An article accepted for publication in the journal “Astronomy & Astrophysics” describes a research on the galaxy cluster RCS2 J2327-0204, or simply RCS2 J2327. A team of researchers combined observations carried out with the HAWK-I instrument installed on the VLT (Very Large Telescope) and with the Hubble Space Telescope’s ACS instrument to measure the distortions caused by the gravitational lens effects of the cluster estimating its mass in about 2 quadrillion times the Sun’s.
Galactic clusters can be really huge when they include many galaxies, especially if they contain very massive galaxies. Approximately 6 billion light years from Earth, the RCS2 J2327 cluster is one of the largest known, with such an overall mass that it bends the space around it, with results that can be useful to astronomers when they allow to magnify the images obtained. This phenomenon, known as gravitational lens and predicted by Albert Einstein’s General Theory of Relativity, is well known and exploited in various researches.
In the case of an object as large as the galaxy cluster RCS2 J2327, the phenomenon of gravitational lens can be observed even in three different effects: strong lens, weak lens and microlens. The strong lens effect is the most obvious one, which produces multiple images such as the Einstein cross and the distorted ones of galaxies. The weak lens effect is more localized and is mainly studied in a statistical way but is useful to calculate the mass of cosmic objects such as a galaxy cluster.
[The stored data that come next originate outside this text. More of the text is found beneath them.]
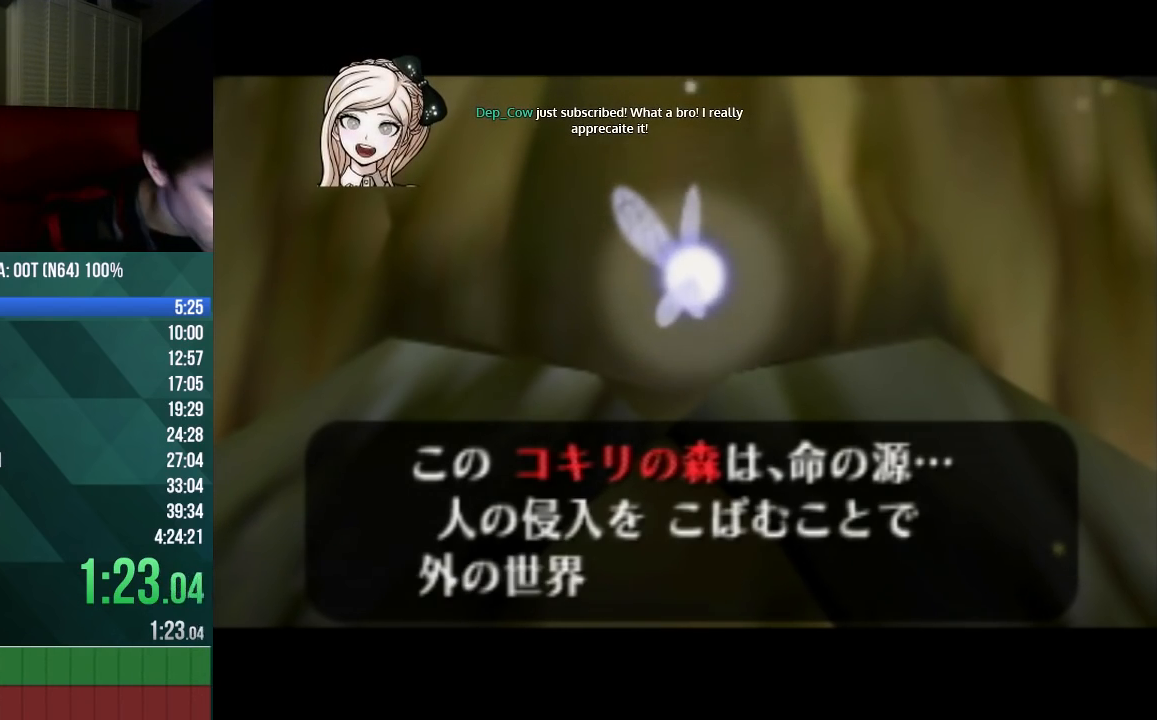
{"buttons": ["A", "B", "C_UP"], "left_stick": "center", "events": [[33, "B", "up"], [33, "C_UP", "up"], [133, "A", "down"], [133, "B", "down"], [133, "C_UP", "down"], [233, "A", "up"], [233, "B", "up"], [233, "C_UP", "up"], [300, "C_UP", "down"], [333, "B", "down"], [367, "B", "up"], [367, "C_UP", "up"], [433, "C_UP", "down"], [500, "A", "down"], [500, "B", "down"]]}
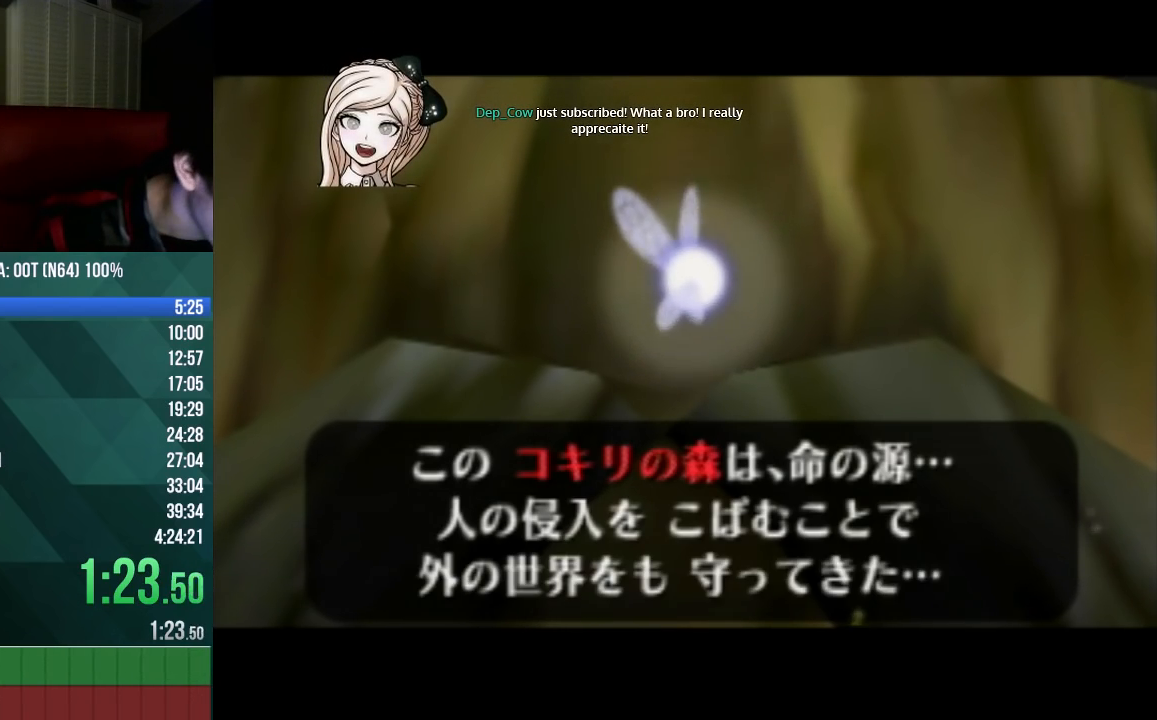
{"buttons": ["A", "B", "C_UP"], "left_stick": "center", "events": [[33, "A", "up"], [100, "B", "up"], [100, "C_UP", "up"], [133, "A", "down"], [133, "B", "down"], [133, "C_UP", "down"], [233, "A", "up"], [233, "B", "up"], [233, "C_UP", "up"], [300, "A", "down"], [300, "B", "down"], [300, "C_UP", "down"], [333, "C_UP", "up"], [400, "A", "up"], [400, "B", "up"], [433, "A", "down"], [433, "B", "down"], [433, "C_UP", "down"]]}
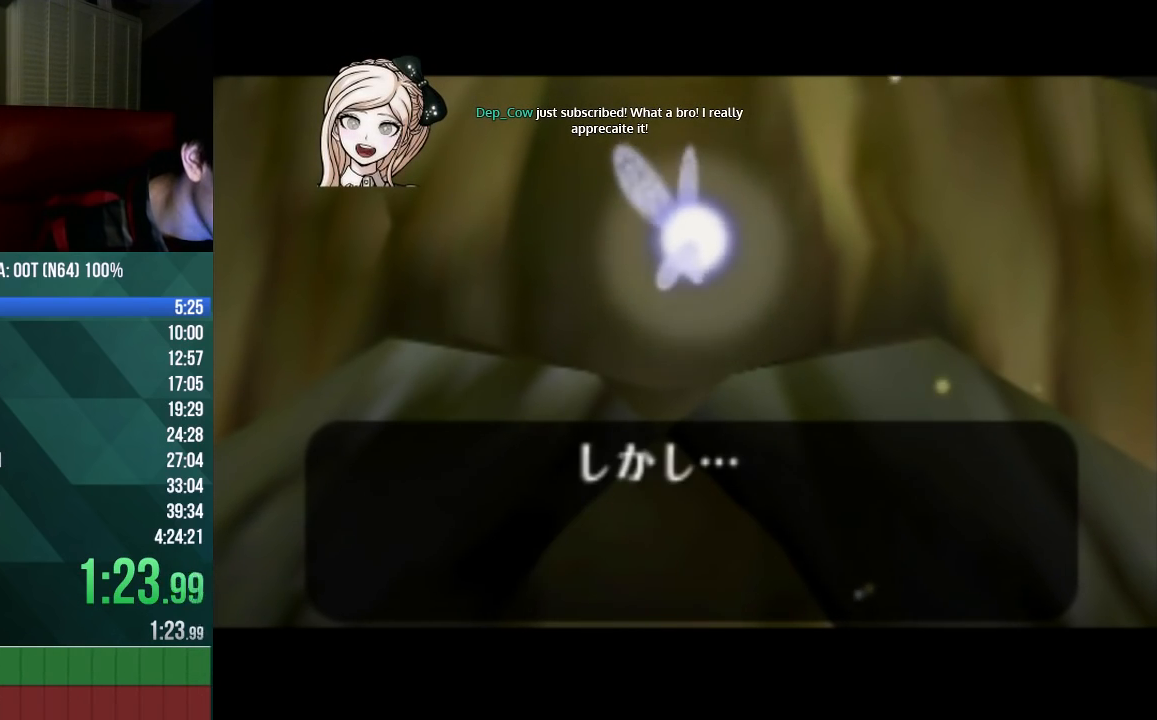
{"buttons": [], "left_stick": "center", "events": [[33, "A", "up"], [33, "B", "up"], [33, "C_UP", "up"], [133, "A", "down"], [133, "B", "down"], [133, "C_UP", "down"], [167, "A", "up"], [167, "B", "up"], [167, "C_UP", "up"], [233, "A", "down"], [233, "C_UP", "down"], [300, "B", "down"], [333, "A", "up"], [333, "B", "up"], [333, "C_UP", "up"], [400, "A", "down"], [400, "C_UP", "down"], [433, "B", "down"], [500, "A", "up"], [500, "B", "up"], [500, "C_UP", "up"]]}
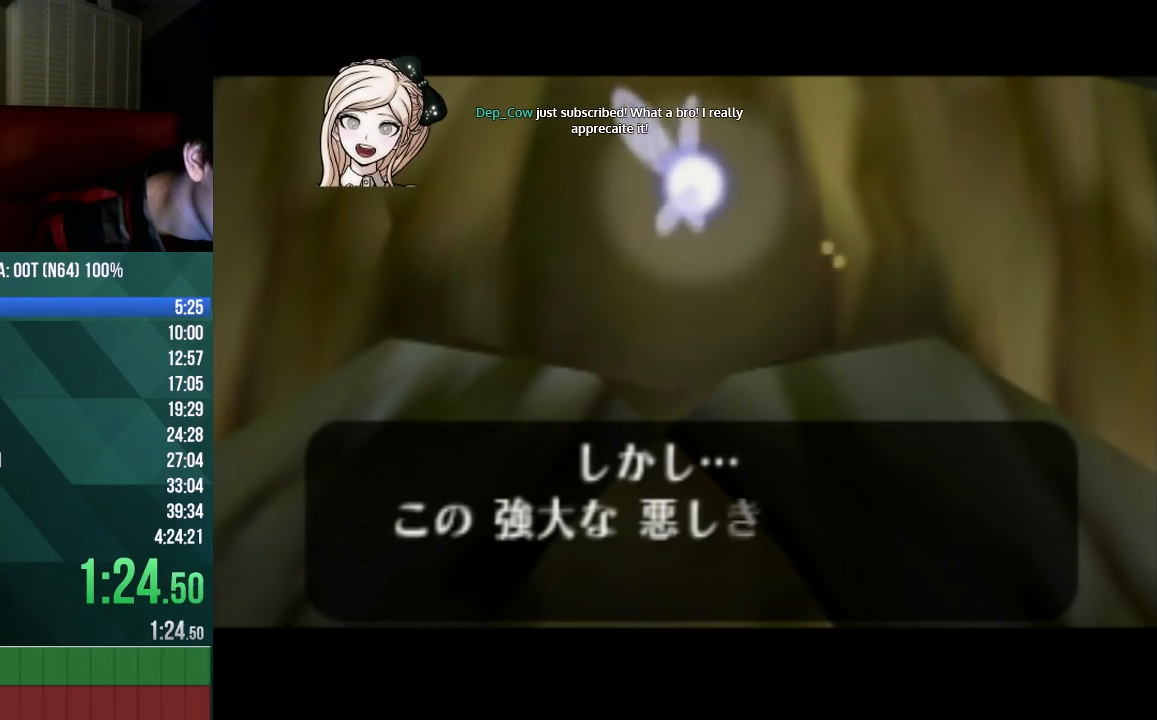
{"buttons": [], "left_stick": "center", "events": [[67, "A", "down"], [67, "B", "down"], [67, "C_UP", "down"], [133, "A", "up"], [133, "B", "up"], [133, "C_UP", "up"], [233, "A", "down"], [233, "C_UP", "down"], [300, "B", "down"], [333, "A", "up"], [333, "B", "up"], [333, "C_UP", "up"], [400, "A", "down"], [400, "C_UP", "down"], [433, "B", "down"], [467, "A", "up"], [467, "B", "up"], [467, "C_UP", "up"]]}
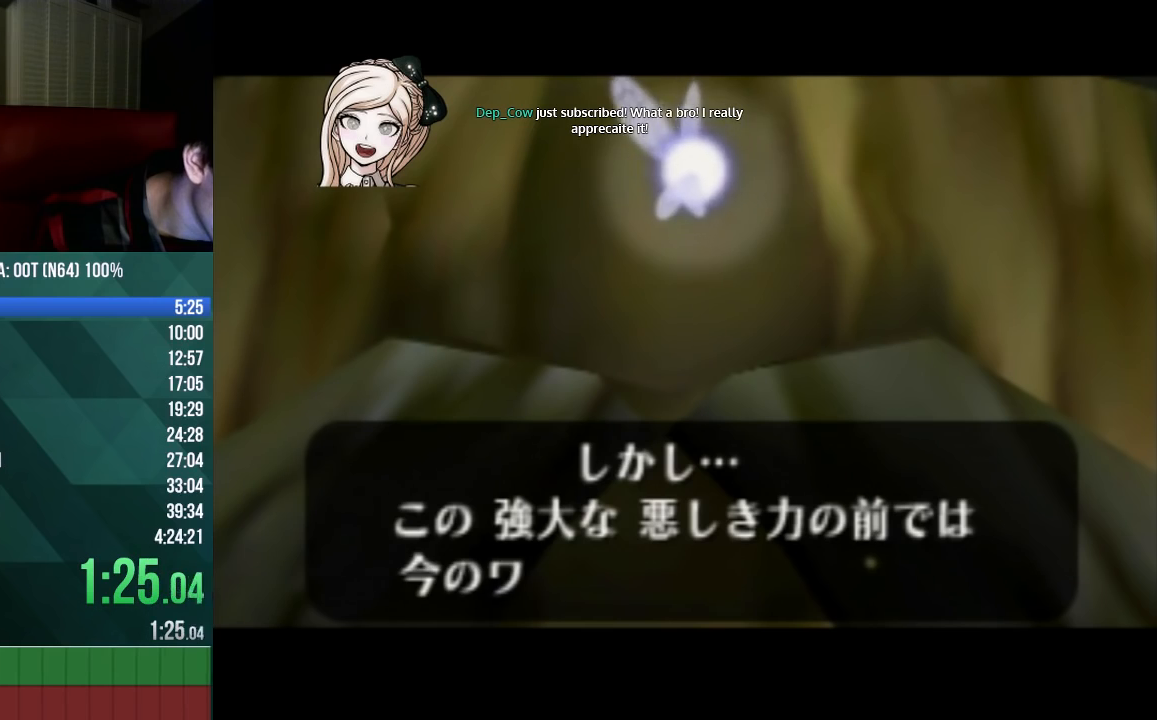
{"buttons": ["A", "B", "C_UP"], "left_stick": "center", "events": [[100, "A", "down"], [100, "B", "down"], [100, "C_UP", "down"], [200, "A", "up"], [200, "B", "up"], [200, "C_UP", "up"], [300, "A", "down"], [300, "B", "down"], [300, "C_UP", "down"], [333, "A", "up"], [333, "B", "up"], [333, "C_UP", "up"], [400, "A", "down"], [400, "C_UP", "down"], [433, "B", "down"]]}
The calculations require detailed observations that provide accurate data on the effects of weak gravitational lens in the various areas of the galaxy cluster. To obtain the required data, the researchers combined those obtained from two different instruments: the ground-based HAWK-I (High Acuity Wide-field K-band Imager) on the VLT and ACS (Advanced Camera for Surveys) on the Hubble Space Telescope.
The complex analysis of the data combined allowed to estimate the total mass of the galaxy cluster RCS2 J2327 in just over 2 quadrillion solar masses. It’s one of the most massive clusters known. According to the researchers, the use of the HAWK-I instrument for this type of measurements is valid thanks to its sensitivity.